Saturday, March 25, 2017

Gaming Boards at Tournaments


A very long time ago, I once got asked to describe what a "typical" gaming board looked like at a tournament for one of my friends who was thinking about going to their first tournament.

I suspect that my answer might be similar to yours in this situation. 

A uniformly green mat or green velvet sheet draped on top of a 4ft by 6ft table. There are 4 buildings -- they are ruins. There's also a copse of trees. There might be some walls and if you're lucky: a hill in the middle. That's about what you can expect. And they'll all mismatch. One of the buildings will be from Warhammer Fantasy Battle. The next from 40k. And the other two from somewhere else -- I've no idea. Hopefully they'll be at the right scale for 28mm though. 

Or at least, that was my experience of tournaments at the time. 

Fast forward a bit, and I was attending a tournament in Brisbane where this was slowly becoming less true and such mismatches decreasing in regularity. I remember in particular that there was one table that really stood out for me. It had a lot of MUSHROOMS everywhere. Big ones. Small ones. Clusters of them on MDF sheets. Things to hide behind and claim quality cover saves from. Clusters of them to place an objective behind and sit on it for almost all of the game if I wanted to. The enemy would have to come to me if they wanted it. It looked so cool that I deliberately asked the tournament organiser if I could have a game on it -- they said sure! And so one of my 5 games was held on that board and I loved it -- the whole board what solidly cohesive. 

On reflection, I think the thing that stood out for me was the theme of the board. It had a tale to it. It represented a planet where fungi were the dominant life form and somewhere that was obviously not Earth-like in nature. 

Since then, I found multiple other themed boards at various tournaments -- particularly at conventions at the GenCon level. They range from Eldar wraith bone boards, through to necron green-glow eerie boards and chaos boards. Some were based on MDF with layers of styrene foam on top to create channels and valleys. Others were just a blank canvas, but with highly tailored individual scenery bits strategically placed. Plus a good mixture of line-of-sight blocking terrain coupled with terrain that can be interacted with. 
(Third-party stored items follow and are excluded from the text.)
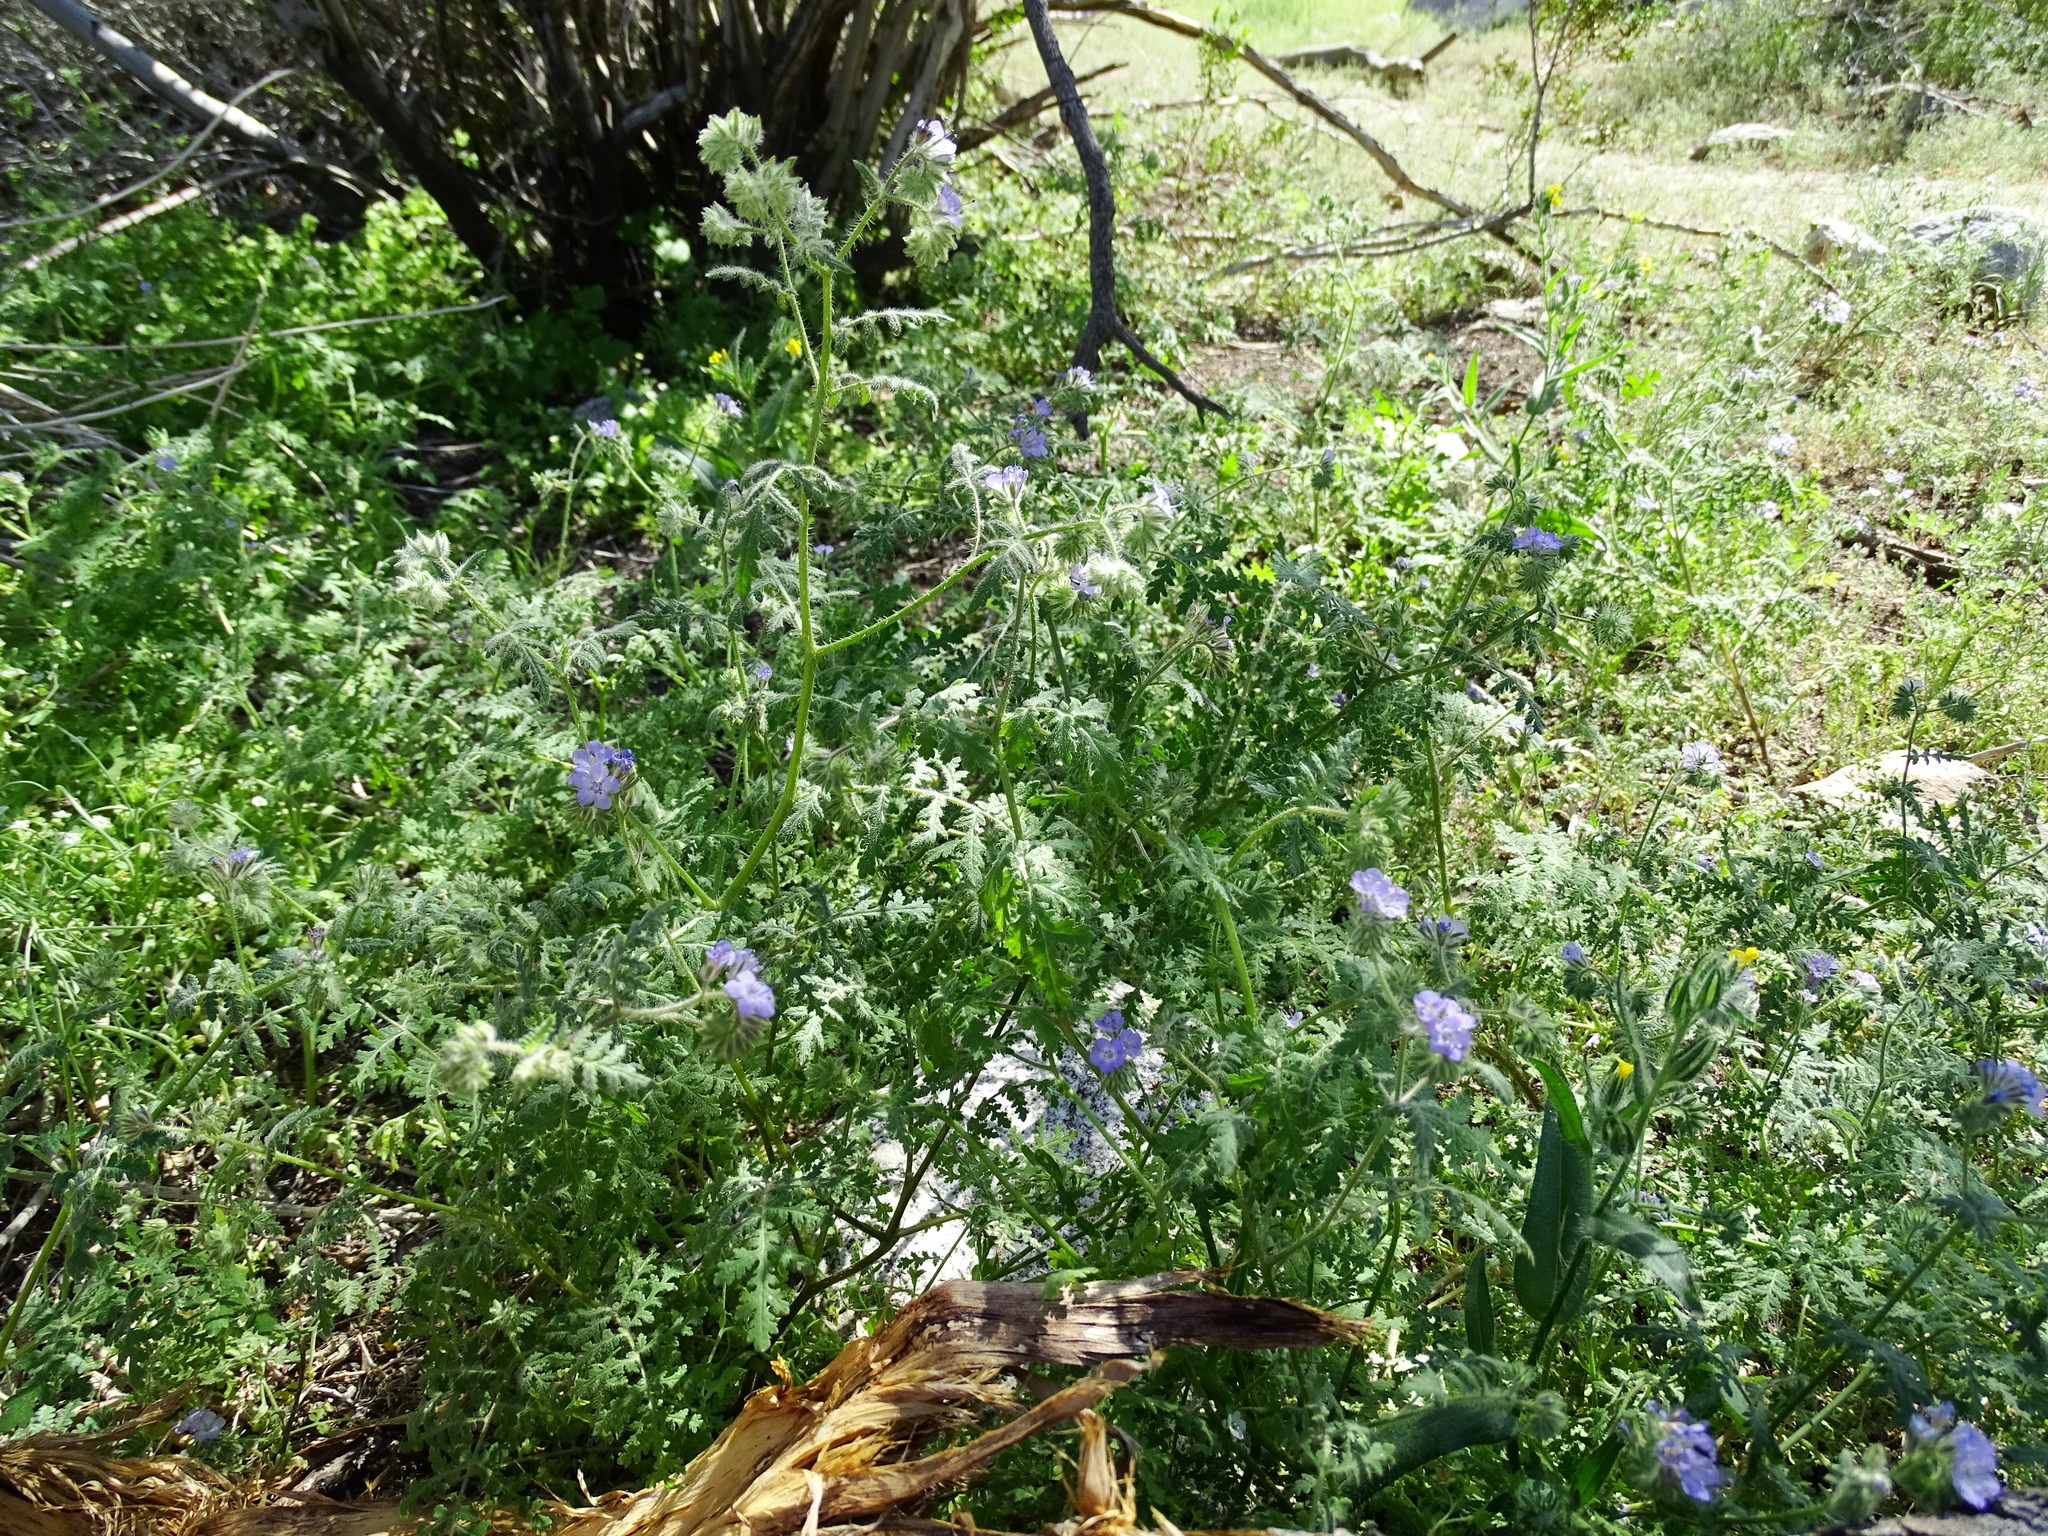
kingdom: Plantae
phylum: Tracheophyta
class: Magnoliopsida
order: Boraginales
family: Hydrophyllaceae
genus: Phacelia
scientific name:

This thought has long stayed with me. When I got around to designing not just custom terrain items, but entire boards (see picture above), I wanted to go themed. An entire board that looked like it gels with all the components present -- as opposed to just a green sheet on a table with a few out of place looking buildings. To me, this is the key aspect of gaming board design -- not just a cluster of odd scenery items on a board, but one that looks unified and provides a good experience. Yes -- they can have four buildings, no problems. But those buildings need to look like they belong there at some level. And the buildings should be from the same source as much as possible. This is what I wanted with my Martian board and I paired this up with some appropriately painted scenery that ultimately resulted in something that was high quality for all concerned.

And, with the prospect of running a tournament in the pipeline, I have returned to these thoughts for creating a number of gaming boards. I already have invested in a number of different pieces of kit over the years, but the opportunity to design several from scratch and re-adapt others is really re-invigorating my creative energies. That said, I no longer have the time and space (due to children) to design and build MDF plus styrene 4ft x 6ft boards from scratch any longer. So I will be investing in more mouse-mat boards as the basis. What will ultimately create the unified feeling for these boards is what I then do with them. A mouse mat board is just the start. Will it have burnt-out buildings? Will it be a war zone? What about a death world? Or an Eldar maiden world? All these thoughts and more are currently burning around my mind and I'm looking in to how to fully theme a gaming board from the basis of a detailed mouse mat board. More on this at a later date!